There are a few areas where I could save some money, like an 8700K instead of the 8086K, which I may swap, or a 1080 instead of a 1080ti. But this hit my $2.5k estimate pretty well aside from picking a case or re-using my Twice7 and ought to last a looong time, hopefully. Too bad Amazon and Newegg both tax here in TN, but such goes life!
 
OP
PerlAddict

PerlAddict

Member
Joined
Feb 20, 2004
Location
Murfreesboro, TN
Thanks. Placed the order for most of the parts tonight. BH Photo ended up being a better source for several of the parts since I avoid the 9.75% local tax. Unfortunately, they wouldn't process our company card tonight. Went ahead and bought the 1080ti card direct from EVGA. It was cheaper on the front end already, plus no tax, so the $13 shipping was well worth the difference in cost from Amazon or Newegg.

I looked at several cases that could support 2 x optical drives and I think I've settled on this one from Be Quiet: https://pcpartpicker.com/product/wrvZxr/be-quiet-dark-base-pro-900-orange-atx-full-tower-case-bgw10

Really appreciate all the help getting re-acclimated in short order today, guys! Thanks!
 

Blaylock

"That Backfired" Senior Member
Joined
Jun 5, 2013
Location
Go Blue!
Excellent choices on your parts Dave.

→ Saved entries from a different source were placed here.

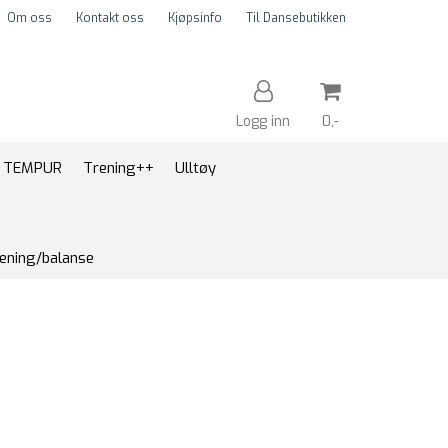
Om oss
Kontakt oss
Kjøpsinfo
Til Dansebutikken
Logg inn
0,-
TEMPUR
Trening++
Ulltøy
Nullstill
ening/balanse
Trykk ENTER for å søke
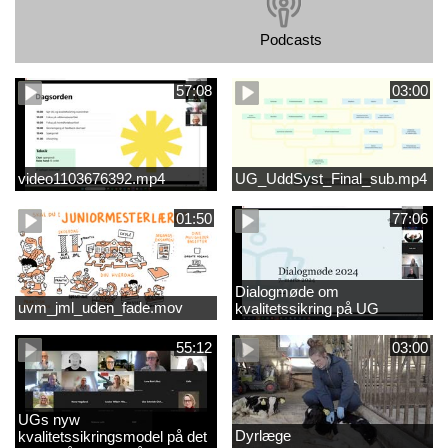
Podcasts
57:08
03:00
video1103676392.mp4
UG_UddSyst_Final_sub.mp4
01:50
77:06
Dialogmøde om
uvm_jml_uden_fade.mov
kvalitetssikring på UG
55:12
03:00
UGs nyw
Dyrlæge
kvalitetssikringsmodel på det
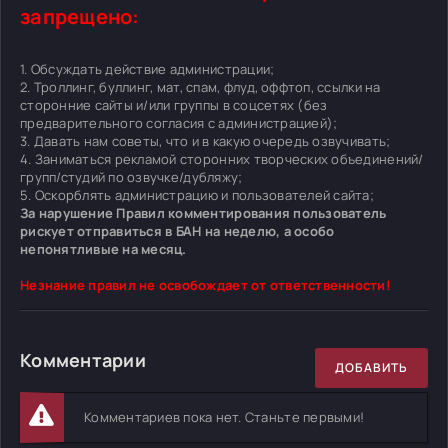
запрещено:
1. Обсуждать действие администрации;
2. Троллинг, буллинг, мат, спам, флуд, оффтоп, ссылки на
сторонние сайты и/или группы в соцсетях (без
предварительного согласия с администрацией);
3. Давать нам советы, что и в какую очередь озвучивать;
4. Заниматься рекламой сторонних творческих объединений/
групп/студий по озвучке/дубляжу;
5. Оскорблять администрацию и пользователей сайта;
За нарушение Правил комментирования пользователь
рискует отправиться в БАН на неделю, а особо
непонятливые на месяц.
Незнание правил не освобождает от ответственности!
Комментарии
ДОБАВИТЬ
Комментариев пока нет. Станьте первыми!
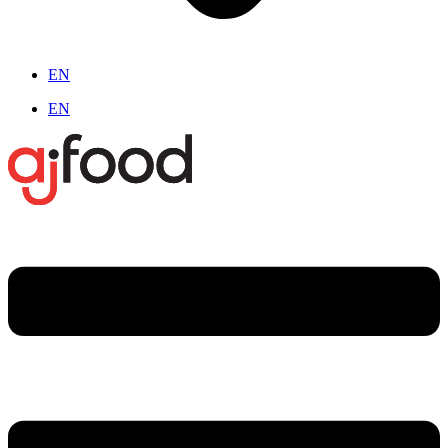
EN
EN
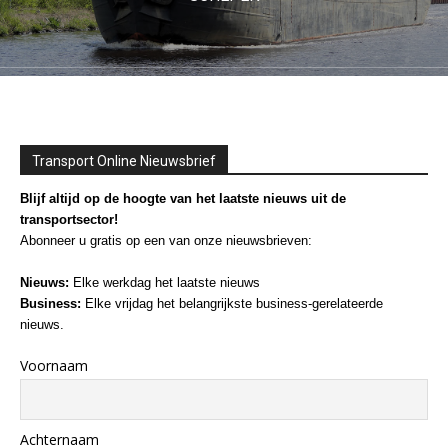
Transport Online Nieuwsbrief
Blijf altijd op de hoogte van het laatste nieuws uit de
transportsector!
Abonneer u gratis op een van onze nieuwsbrieven:
Nieuws:
Elke werkdag het laatste nieuws
Business:
Elke vrijdag het belangrijkste business-gerelateerde
nieuws.
Voornaam
Achternaam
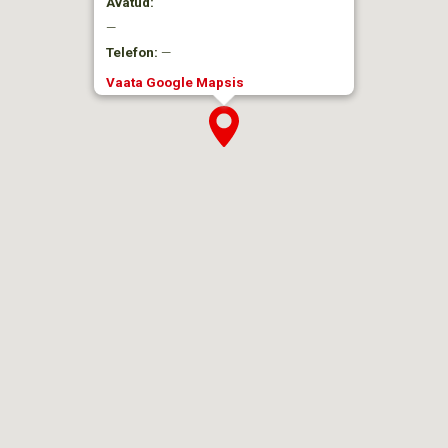
Avatud:
—
Telefon:
—
Vaata Google Mapsis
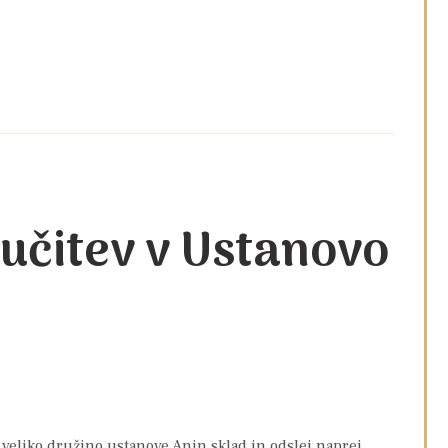
jučitev v Ustanovo
 v veliko družino ustanove Anin sklad in odslej naprej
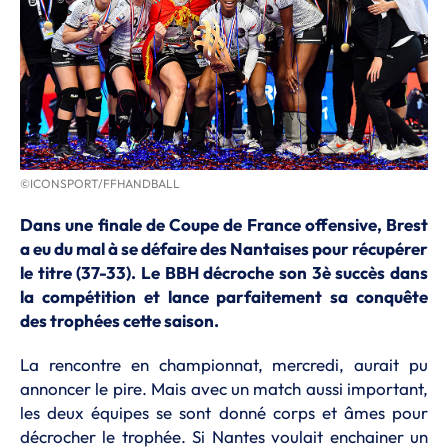
©ICONSPORT/FFHANDBALL
Dans une finale de Coupe de France offensive, Brest
a eu du mal à se défaire des Nantaises pour récupérer
le titre (37-33). Le BBH décroche son 3è succès dans
la compétition et lance parfaitement sa conquête
des trophées cette saison.
La rencontre en championnat, mercredi, aurait pu
annoncer le pire. Mais avec un match aussi important,
les deux équipes se sont donné corps et âmes pour
décrocher le trophée. Si Nantes voulait enchainer un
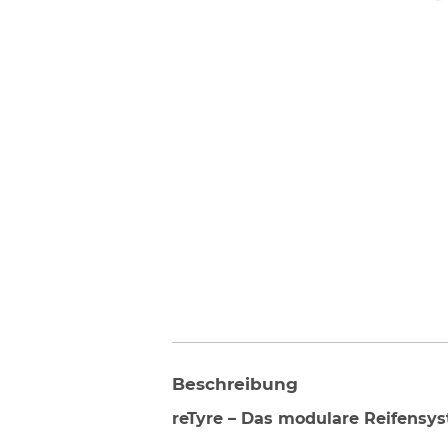
Beschreibung
reTyre – Das modulare Reifensy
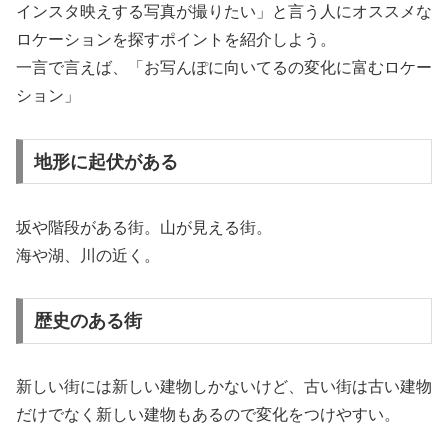
インスタ映えする写真が撮りたい」と言う人にオススメな
ロケーションを探すポイントを紹介しよう。
一言で言えば、「お写んぽに向いてるの変化に富むロケー
ション」
地形に起伏がある
坂や階段がある街。山が見える街。
海や湖、川の近く。
歴史のある街
新しい街には新しい建物しかないけど、古い街は古い建物
だけでなく新しい建物もあるので変化をつけやすい。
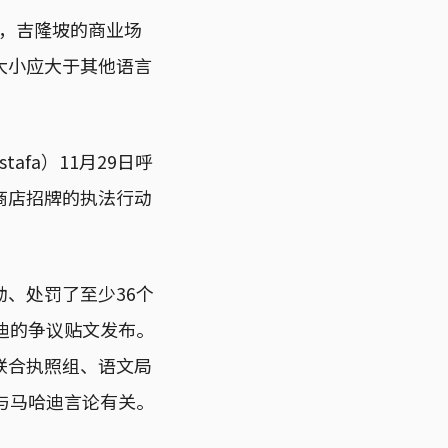
定，吉隆坡的商业场
大小应大于其他语言
afa）11月29日呼
商店招牌的执法行动
、处罚了至少36个
迪的争议贴文发布。
联合执照组、语文局
与马哈迪言论有关。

This will be a kick "Butt" rig for many many years.
 

Janus67

Benching Team Leader
Joined
May 29, 2005
With regard to the SSD in RAID, I honestly wouldn't bother. You likely wouldn't notice the difference I'd much rather have redundancy (even if you are doing backups to your physical drives or whatever). Obviously up to you, but RAID0 SSDs really doesn't show any signficant speed increases except for moving extremely large files a ton (access times will be the same or slightly slower, IIRC).
 
OP
PerlAddict

PerlAddict

Member
Joined
Feb 20, 2004
Location
Murfreesboro, TN
I wasn't even thinking about speed, honestly - just about being able to use the extra space. But good point ... 256GB is more than enough for the OS and programs as long as I'm diligent about actually using the data drive for data and not cramming my desktop full of folders. :D
 

Organik

Member
Joined
Jul 27, 2018
Location
Los Angeles
Any advantage to running 4 x 8GB Gskill Trident Z vs 2 x 16GB sticks?

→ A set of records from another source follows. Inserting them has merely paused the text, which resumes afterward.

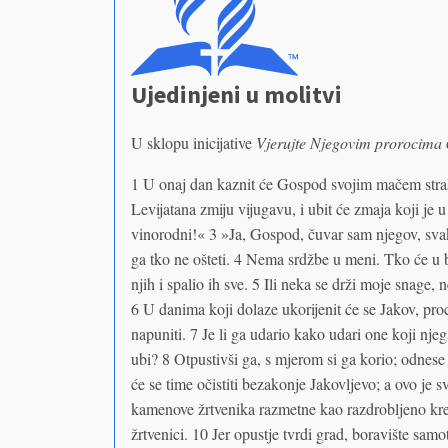
Ujedinjeni u molitvi
U sklopu inicijative
Vjerujte Njegovim prorocima
1 U onaj dan kaznit će Gospod svojim mačem strašni
Levijatana zmiju vijugavu, i ubit će zmaja koji je
vinorodni!« 3 »Ja, Gospod, čuvar sam njegov, svak
ga tko ne ošteti. 4 Nema srdžbe u meni. Tko će u b
njih i spalio ih sve. 5 Ili neka se drži moje snag
6 U danima koji dolaze ukorijenit će se Jakov, procv
napuniti. 7 Je li ga udario kako udari one koji nje
ubi? 8 Otpustivši ga, s mjerom si ga korio; odnese
će se time očistiti bezakonje Jakovljevo; a ovo je 
kamenove žrtvenika razmetne kao razdrobljeno kreč
žrtvenici. 10 Jer opustje tvrdi grad, boravište samo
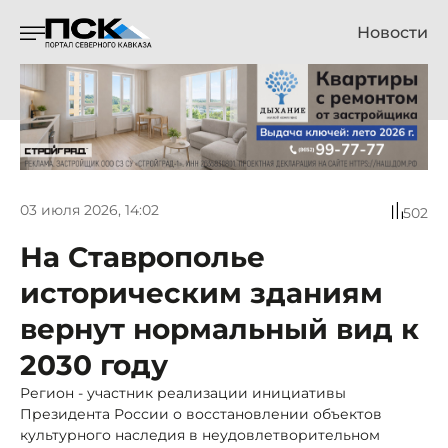
Новости
03 июля 2026, 14:02
502
На Ставрополье
историческим зданиям
вернут нормальный вид к
2030 году
Регион - участник реализации инициативы
Президента России о восстановлении объектов
культурного наследия в неудовлетворительном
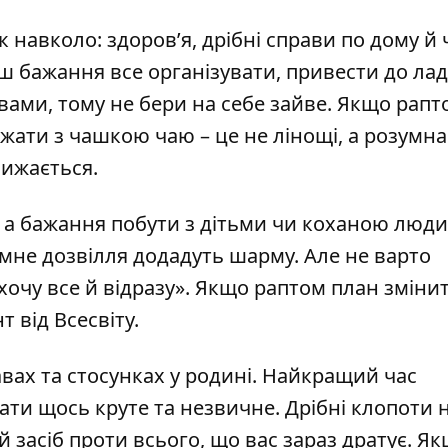
ок навколо: здоров’я, дрібні справи по дому й
єш бажання все організувати, привести до ладу
ами, тому не бери на себе зайве. Якщо рапт
ежати з чашкою чаю – це не лінощі, а розумна
лижається.
ю, а бажання побути з дітьми чи коханою люд
мне дозвілля додадуть шарму. Але не варто
хочу все й відразу». Якщо раптом план змінит
 від Всесвіту.
авах та стосунках у родині. Найкращий час
ати щось круте та незвичне. Дрібні клопоти 
 засіб проти всього, що вас зараз дратує. Я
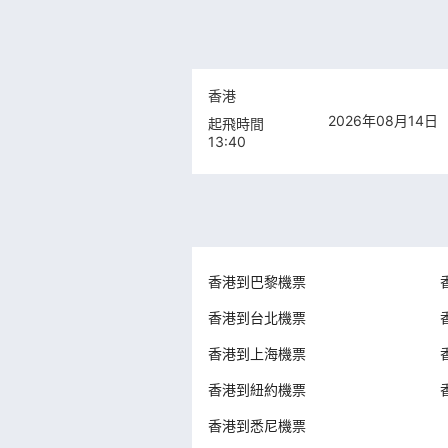
香港
2026年08月14日
起飛時間
13:40
香港到巴黎機票
香港到台北機票
香港到上海機票
香港到紐約機票
香港到悉尼機票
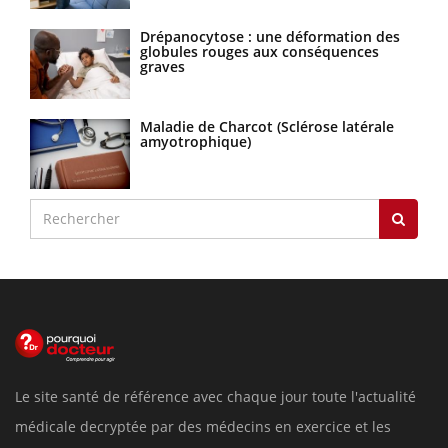
Drépanocytose : une déformation des
globules rouges aux conséquences
graves
Maladie de Charcot (Sclérose latérale
amyotrophique)
Le site santé de référence avec chaque jour toute l'actualité
médicale decryptée par des médecins en exercice et les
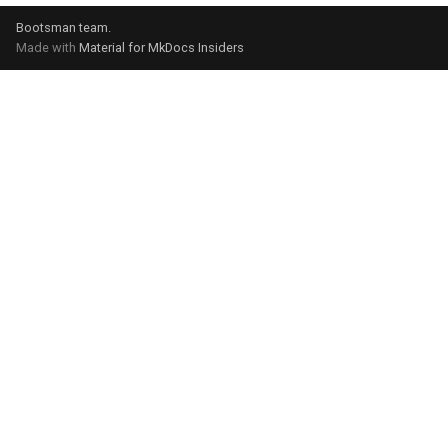
Bootsman team
.
Made with
Material for MkDocs Insiders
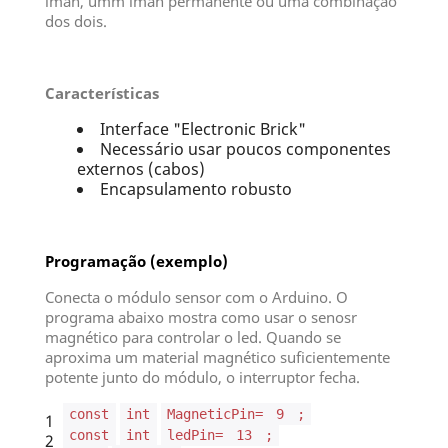
íman, umm iman permanente ou uma combinação
dos dois.
Características
Interface "Electronic Brick"
Necessário usar poucos componentes
externos (cabos)
Encapsulamento robusto
Programação (exemplo)
Conecta o módulo sensor com o Arduino. O
programa abaixo mostra como usar o senosr
magnético para controlar o led. Quando se
aproxima um material magnético suficientemente
potente junto do módulo, o interruptor fecha.
const
int
MagneticPin=
9
;
1
const
int
ledPin=
13
;
2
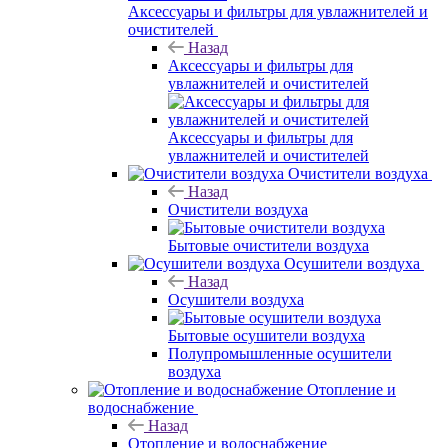
Аксессуары и фильтры для увлажнителей и
очистителей
Назад
Аксессуары и фильтры для
увлажнителей и очистителей
Аксессуары и фильтры для
увлажнителей и очистителей
Очистители воздуха
Назад
Очистители воздуха
Бытовые очистители воздуха
Осушители воздуха
Назад
Осушители воздуха
Бытовые осушители воздуха
Полупромышленные осушители
воздуха
Отопление и
водоснабжение
Назад
Отопление и водоснабжение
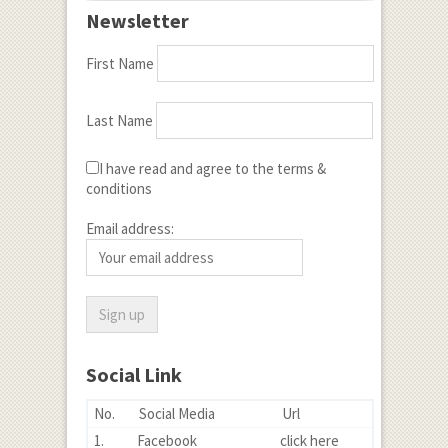
Newsletter
First Name
Last Name
I have read and agree to the terms &
conditions
Email address:
Social Link
No.
Social Media
Url
1.
Facebook
click here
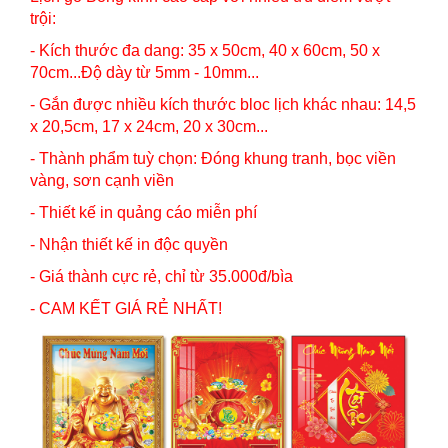
trội:
- Kích thước đa dang: 35 x 50cm, 40 x 60cm, 50 x
70cm...Độ dày từ 5mm - 10mm...
- Gắn được nhiều kích thước bloc lịch khác nhau: 14,5
x 20,5cm, 17 x 24cm, 20 x 30cm...
- Thành phẩm tuỳ chọn: Đóng khung tranh, bọc viền
vàng, sơn cạnh viền
- Thiết kế in quảng cáo miễn phí
- Nhận thiết kế in độc quyền
- Giá thành cực rẻ, chỉ từ 35.000đ/bìa
- CAM KẾT GIÁ RẺ NHẤT!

Depends if your running Quad channel or Dual Channel. Does your motherboard have 8 dimm slots ? 4 on each side ? If so then you would put a 16GB stick and on the other 4 blank dimms you put another 16GB and you have 32GB quad channel. If its a cheaper mobo and just has 4 slots. Then buy 2x 16GB for 32GB and dont look back.
 

ATMINSIDE

Sim Racing Aficionado Co-Owner
Joined
Jun 28, 2012
Depends if your running Quad channel or Dual Channel. Does your motherboard have 8 dimm slots ? 4 on each side ? If so then you would put a 16GB stick and on the other 4 blank dimms you put another 16GB and you have 32GB quad channel. If its a cheaper mobo and just has 4 slots. Then buy 2x 16GB for 32GB and dont look back.

What? No. It's an LGA 1151 CPU and motherboard, it can only be dual channel.